TRY IT =
Under this line are the records; write out word for word the part that begins at the line containing "M 521,204 L 544,218 L 523,253 L 500,239 Z" and ends at the line containing "M 444,1061 L", and no more.

[Data records]
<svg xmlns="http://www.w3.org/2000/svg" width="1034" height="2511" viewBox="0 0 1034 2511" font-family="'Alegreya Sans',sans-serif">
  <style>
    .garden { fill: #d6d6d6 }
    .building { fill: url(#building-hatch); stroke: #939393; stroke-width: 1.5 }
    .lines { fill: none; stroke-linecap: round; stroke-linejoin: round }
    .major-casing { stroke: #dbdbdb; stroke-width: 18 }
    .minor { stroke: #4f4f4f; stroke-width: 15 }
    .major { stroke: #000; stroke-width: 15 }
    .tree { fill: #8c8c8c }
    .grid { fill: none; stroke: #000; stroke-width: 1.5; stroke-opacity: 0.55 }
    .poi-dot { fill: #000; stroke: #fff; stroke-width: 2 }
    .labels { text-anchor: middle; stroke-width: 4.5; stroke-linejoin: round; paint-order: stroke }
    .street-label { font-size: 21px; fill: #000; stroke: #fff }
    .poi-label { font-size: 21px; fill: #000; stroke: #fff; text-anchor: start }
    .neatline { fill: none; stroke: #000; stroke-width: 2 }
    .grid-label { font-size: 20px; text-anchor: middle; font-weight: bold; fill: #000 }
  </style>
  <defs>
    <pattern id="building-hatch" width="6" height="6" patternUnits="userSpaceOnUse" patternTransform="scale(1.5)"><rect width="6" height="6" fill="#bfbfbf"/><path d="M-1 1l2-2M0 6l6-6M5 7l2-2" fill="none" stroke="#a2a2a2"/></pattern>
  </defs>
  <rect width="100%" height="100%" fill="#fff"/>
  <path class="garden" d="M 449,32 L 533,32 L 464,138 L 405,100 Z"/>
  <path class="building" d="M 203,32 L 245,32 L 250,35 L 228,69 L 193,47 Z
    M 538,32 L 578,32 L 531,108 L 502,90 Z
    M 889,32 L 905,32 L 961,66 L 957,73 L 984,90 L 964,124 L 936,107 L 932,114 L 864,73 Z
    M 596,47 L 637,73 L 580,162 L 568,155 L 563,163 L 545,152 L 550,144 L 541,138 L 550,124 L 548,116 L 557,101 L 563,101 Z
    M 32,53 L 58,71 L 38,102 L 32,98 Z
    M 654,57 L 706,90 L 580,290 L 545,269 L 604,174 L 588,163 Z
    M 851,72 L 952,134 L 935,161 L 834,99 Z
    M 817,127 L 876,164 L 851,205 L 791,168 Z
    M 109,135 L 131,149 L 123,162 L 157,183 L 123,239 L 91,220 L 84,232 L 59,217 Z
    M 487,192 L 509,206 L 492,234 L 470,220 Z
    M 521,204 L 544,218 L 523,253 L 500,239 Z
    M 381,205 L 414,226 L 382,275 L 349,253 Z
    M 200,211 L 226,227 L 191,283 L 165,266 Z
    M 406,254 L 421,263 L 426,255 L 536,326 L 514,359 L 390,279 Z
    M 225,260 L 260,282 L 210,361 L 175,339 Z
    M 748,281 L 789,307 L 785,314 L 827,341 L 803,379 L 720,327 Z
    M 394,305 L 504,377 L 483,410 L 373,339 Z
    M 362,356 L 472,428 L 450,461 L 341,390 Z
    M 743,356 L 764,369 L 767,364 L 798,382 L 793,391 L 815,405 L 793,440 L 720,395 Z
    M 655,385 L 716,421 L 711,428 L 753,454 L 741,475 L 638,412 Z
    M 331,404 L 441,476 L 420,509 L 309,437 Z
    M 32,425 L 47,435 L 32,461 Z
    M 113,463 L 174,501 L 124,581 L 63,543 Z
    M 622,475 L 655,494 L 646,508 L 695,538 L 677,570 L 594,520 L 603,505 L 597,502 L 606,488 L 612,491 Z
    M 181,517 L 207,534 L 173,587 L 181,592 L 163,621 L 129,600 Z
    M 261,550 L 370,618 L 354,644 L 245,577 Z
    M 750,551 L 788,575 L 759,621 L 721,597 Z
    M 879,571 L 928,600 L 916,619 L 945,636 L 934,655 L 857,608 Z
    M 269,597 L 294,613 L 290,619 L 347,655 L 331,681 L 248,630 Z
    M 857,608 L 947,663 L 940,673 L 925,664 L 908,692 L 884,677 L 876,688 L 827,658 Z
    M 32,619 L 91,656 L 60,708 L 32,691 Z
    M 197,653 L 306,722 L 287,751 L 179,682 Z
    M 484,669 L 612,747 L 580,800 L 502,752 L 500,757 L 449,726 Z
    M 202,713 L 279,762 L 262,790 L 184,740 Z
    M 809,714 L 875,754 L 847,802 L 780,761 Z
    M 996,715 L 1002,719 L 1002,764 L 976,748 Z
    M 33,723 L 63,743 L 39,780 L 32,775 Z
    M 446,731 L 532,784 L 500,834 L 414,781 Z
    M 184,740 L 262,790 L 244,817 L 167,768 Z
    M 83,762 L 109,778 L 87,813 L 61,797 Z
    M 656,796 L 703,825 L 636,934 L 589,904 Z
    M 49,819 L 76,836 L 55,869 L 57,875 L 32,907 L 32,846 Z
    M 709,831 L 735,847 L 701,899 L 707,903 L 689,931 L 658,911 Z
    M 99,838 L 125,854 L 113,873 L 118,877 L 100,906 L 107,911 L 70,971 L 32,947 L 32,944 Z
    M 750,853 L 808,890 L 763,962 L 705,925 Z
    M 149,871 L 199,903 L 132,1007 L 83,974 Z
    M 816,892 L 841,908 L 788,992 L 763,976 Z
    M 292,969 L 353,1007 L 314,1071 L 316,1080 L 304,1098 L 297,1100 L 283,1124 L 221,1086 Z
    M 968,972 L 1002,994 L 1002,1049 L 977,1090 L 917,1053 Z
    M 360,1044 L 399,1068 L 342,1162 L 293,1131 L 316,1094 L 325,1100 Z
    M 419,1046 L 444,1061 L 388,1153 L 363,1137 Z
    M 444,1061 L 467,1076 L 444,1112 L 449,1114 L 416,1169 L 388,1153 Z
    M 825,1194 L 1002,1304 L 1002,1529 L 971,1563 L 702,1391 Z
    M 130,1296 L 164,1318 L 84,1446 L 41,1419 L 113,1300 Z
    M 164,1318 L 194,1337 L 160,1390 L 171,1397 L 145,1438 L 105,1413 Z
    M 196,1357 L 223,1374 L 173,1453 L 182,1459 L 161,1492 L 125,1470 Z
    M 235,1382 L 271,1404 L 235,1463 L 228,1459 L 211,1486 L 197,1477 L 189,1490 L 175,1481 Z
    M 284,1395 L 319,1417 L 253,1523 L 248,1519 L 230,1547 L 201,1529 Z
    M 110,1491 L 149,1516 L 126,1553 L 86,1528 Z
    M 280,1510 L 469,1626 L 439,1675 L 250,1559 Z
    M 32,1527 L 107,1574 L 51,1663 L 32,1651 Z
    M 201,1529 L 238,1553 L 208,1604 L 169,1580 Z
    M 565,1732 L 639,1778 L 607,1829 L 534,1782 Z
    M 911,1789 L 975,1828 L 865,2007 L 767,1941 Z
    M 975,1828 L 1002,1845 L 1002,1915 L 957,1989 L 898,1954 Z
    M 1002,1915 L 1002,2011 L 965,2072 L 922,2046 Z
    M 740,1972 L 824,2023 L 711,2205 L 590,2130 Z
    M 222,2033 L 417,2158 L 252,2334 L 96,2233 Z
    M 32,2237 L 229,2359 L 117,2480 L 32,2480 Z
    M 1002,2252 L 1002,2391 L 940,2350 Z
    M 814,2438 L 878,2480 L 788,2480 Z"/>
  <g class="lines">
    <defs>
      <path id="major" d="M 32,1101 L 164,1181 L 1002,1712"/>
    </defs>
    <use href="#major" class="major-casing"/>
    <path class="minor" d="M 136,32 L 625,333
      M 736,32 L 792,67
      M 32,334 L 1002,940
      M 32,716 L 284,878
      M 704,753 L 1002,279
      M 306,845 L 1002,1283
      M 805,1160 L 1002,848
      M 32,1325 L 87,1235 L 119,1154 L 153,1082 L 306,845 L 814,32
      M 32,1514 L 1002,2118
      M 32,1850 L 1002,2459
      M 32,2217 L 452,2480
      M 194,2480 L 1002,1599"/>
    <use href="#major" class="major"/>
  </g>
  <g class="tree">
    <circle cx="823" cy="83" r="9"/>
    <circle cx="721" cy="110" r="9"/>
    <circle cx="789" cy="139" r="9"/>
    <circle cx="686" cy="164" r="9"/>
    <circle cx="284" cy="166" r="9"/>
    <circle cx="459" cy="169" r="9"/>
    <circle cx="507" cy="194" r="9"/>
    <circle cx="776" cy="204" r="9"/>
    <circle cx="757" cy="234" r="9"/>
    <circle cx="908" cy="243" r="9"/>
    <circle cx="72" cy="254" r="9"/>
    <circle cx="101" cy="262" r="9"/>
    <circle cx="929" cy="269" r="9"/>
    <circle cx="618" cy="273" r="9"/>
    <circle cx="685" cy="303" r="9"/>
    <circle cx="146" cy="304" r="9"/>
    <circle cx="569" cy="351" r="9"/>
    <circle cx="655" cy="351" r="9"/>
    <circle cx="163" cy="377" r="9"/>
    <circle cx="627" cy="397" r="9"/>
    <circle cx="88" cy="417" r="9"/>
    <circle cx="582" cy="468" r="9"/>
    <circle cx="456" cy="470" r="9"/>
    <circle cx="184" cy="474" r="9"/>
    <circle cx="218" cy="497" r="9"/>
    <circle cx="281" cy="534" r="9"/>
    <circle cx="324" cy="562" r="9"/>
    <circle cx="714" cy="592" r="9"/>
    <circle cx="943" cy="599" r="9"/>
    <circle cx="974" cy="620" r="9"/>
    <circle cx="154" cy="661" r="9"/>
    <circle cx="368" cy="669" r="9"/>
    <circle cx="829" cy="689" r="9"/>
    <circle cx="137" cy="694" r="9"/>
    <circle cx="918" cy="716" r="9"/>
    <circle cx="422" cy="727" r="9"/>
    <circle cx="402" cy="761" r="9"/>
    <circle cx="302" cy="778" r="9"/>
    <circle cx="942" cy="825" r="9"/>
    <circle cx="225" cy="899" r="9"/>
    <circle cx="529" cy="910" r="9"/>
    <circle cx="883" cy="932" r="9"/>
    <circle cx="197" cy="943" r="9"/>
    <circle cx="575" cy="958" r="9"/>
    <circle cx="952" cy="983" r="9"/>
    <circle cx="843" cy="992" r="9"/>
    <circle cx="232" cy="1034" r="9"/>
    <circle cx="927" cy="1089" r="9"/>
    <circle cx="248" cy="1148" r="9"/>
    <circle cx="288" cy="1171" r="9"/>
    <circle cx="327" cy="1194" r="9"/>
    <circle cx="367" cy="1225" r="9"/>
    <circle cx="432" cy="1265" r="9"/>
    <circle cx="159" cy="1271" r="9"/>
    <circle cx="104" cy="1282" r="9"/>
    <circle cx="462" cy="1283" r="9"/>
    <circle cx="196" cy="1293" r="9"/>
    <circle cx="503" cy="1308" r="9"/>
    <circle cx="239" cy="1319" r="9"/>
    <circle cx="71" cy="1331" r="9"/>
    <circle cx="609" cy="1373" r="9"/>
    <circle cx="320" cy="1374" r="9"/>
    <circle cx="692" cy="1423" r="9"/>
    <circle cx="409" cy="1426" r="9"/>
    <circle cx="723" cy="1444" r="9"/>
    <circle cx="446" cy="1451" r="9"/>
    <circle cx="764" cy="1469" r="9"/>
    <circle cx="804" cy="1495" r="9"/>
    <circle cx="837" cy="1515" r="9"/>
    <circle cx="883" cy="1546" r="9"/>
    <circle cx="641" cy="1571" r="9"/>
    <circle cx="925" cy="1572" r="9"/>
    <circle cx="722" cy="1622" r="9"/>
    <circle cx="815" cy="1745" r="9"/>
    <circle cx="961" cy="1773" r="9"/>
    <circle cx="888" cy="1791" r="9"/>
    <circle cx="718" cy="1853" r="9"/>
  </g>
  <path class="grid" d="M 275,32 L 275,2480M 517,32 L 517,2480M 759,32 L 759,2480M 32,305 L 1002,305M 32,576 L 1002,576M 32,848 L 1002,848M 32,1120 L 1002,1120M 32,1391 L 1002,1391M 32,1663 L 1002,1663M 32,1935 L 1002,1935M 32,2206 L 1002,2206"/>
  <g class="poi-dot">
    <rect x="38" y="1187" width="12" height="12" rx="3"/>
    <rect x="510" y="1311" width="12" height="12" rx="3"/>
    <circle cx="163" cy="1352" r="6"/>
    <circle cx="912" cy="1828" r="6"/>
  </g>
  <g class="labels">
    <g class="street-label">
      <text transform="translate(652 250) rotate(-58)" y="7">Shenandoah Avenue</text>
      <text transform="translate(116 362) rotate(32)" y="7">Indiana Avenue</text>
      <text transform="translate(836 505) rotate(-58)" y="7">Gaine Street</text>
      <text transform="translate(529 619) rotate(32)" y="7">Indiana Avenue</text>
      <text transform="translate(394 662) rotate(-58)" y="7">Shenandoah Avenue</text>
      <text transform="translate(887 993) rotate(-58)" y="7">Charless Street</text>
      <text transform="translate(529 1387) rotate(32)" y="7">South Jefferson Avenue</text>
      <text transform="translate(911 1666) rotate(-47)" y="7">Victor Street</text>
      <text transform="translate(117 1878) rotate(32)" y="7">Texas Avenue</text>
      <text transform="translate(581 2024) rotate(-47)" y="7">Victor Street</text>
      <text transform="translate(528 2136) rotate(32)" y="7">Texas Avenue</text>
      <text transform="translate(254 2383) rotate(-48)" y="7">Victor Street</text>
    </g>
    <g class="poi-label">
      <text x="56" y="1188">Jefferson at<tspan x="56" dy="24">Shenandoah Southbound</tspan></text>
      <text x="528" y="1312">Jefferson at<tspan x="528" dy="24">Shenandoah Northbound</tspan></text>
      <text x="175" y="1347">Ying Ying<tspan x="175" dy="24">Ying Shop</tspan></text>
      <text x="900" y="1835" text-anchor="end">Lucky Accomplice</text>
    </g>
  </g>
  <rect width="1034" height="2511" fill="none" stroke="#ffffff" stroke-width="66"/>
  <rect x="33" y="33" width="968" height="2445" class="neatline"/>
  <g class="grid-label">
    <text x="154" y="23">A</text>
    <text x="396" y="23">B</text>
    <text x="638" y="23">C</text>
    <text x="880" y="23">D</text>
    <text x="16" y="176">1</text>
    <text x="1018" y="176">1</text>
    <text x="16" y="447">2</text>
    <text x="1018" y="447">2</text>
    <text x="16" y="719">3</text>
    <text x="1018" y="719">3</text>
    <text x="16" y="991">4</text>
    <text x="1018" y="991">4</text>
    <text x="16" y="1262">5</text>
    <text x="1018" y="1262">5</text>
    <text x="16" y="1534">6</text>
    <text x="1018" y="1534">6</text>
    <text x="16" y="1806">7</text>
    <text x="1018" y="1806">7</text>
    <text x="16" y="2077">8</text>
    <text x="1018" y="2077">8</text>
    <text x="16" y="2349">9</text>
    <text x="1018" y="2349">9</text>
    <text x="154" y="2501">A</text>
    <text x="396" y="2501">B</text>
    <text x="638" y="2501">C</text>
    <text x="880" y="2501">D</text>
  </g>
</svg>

YOUR SOLUTION =
    M 521,204 L 544,218 L 523,253 L 500,239 Z
    M 381,205 L 414,226 L 382,275 L 349,253 Z
    M 200,211 L 226,227 L 191,283 L 165,266 Z
    M 406,254 L 421,263 L 426,255 L 536,326 L 514,359 L 390,279 Z
    M 225,260 L 260,282 L 210,361 L 175,339 Z
    M 748,281 L 789,307 L 785,314 L 827,341 L 803,379 L 720,327 Z
    M 394,305 L 504,377 L 483,410 L 373,339 Z
    M 362,356 L 472,428 L 450,461 L 341,390 Z
    M 743,356 L 764,369 L 767,364 L 798,382 L 793,391 L 815,405 L 793,440 L 720,395 Z
    M 655,385 L 716,421 L 711,428 L 753,454 L 741,475 L 638,412 Z
    M 331,404 L 441,476 L 420,509 L 309,437 Z
    M 32,425 L 47,435 L 32,461 Z
    M 113,463 L 174,501 L 124,581 L 63,543 Z
    M 622,475 L 655,494 L 646,508 L 695,538 L 677,570 L 594,520 L 603,505 L 597,502 L 606,488 L 612,491 Z
    M 181,517 L 207,534 L 173,587 L 181,592 L 163,621 L 129,600 Z
    M 261,550 L 370,618 L 354,644 L 245,577 Z
    M 750,551 L 788,575 L 759,621 L 721,597 Z
    M 879,571 L 928,600 L 916,619 L 945,636 L 934,655 L 857,608 Z
    M 269,597 L 294,613 L 290,619 L 347,655 L 331,681 L 248,630 Z
    M 857,608 L 947,663 L 940,673 L 925,664 L 908,692 L 884,677 L 876,688 L 827,658 Z
    M 32,619 L 91,656 L 60,708 L 32,691 Z
    M 197,653 L 306,722 L 287,751 L 179,682 Z
    M 484,669 L 612,747 L 580,800 L 502,752 L 500,757 L 449,726 Z
    M 202,713 L 279,762 L 262,790 L 184,740 Z
    M 809,714 L 875,754 L 847,802 L 780,761 Z
    M 996,715 L 1002,719 L 1002,764 L 976,748 Z
    M 33,723 L 63,743 L 39,780 L 32,775 Z
    M 446,731 L 532,784 L 500,834 L 414,781 Z
    M 184,740 L 262,790 L 244,817 L 167,768 Z
    M 83,762 L 109,778 L 87,813 L 61,797 Z
    M 656,796 L 703,825 L 636,934 L 589,904 Z
    M 49,819 L 76,836 L 55,869 L 57,875 L 32,907 L 32,846 Z
    M 709,831 L 735,847 L 701,899 L 707,903 L 689,931 L 658,911 Z
    M 99,838 L 125,854 L 113,873 L 118,877 L 100,906 L 107,911 L 70,971 L 32,947 L 32,944 Z
    M 750,853 L 808,890 L 763,962 L 705,925 Z
    M 149,871 L 199,903 L 132,1007 L 83,974 Z
    M 816,892 L 841,908 L 788,992 L 763,976 Z
    M 292,969 L 353,1007 L 314,1071 L 316,1080 L 304,1098 L 297,1100 L 283,1124 L 221,1086 Z
    M 968,972 L 1002,994 L 1002,1049 L 977,1090 L 917,1053 Z
    M 360,1044 L 399,1068 L 342,1162 L 293,1131 L 316,1094 L 325,1100 Z
    M 419,1046 L 444,1061 L 388,1153 L 363,1137 Z
    M 444,1061 L 467,1076 L 444,1112 L 449,1114 L 416,1169 L 388,1153 Z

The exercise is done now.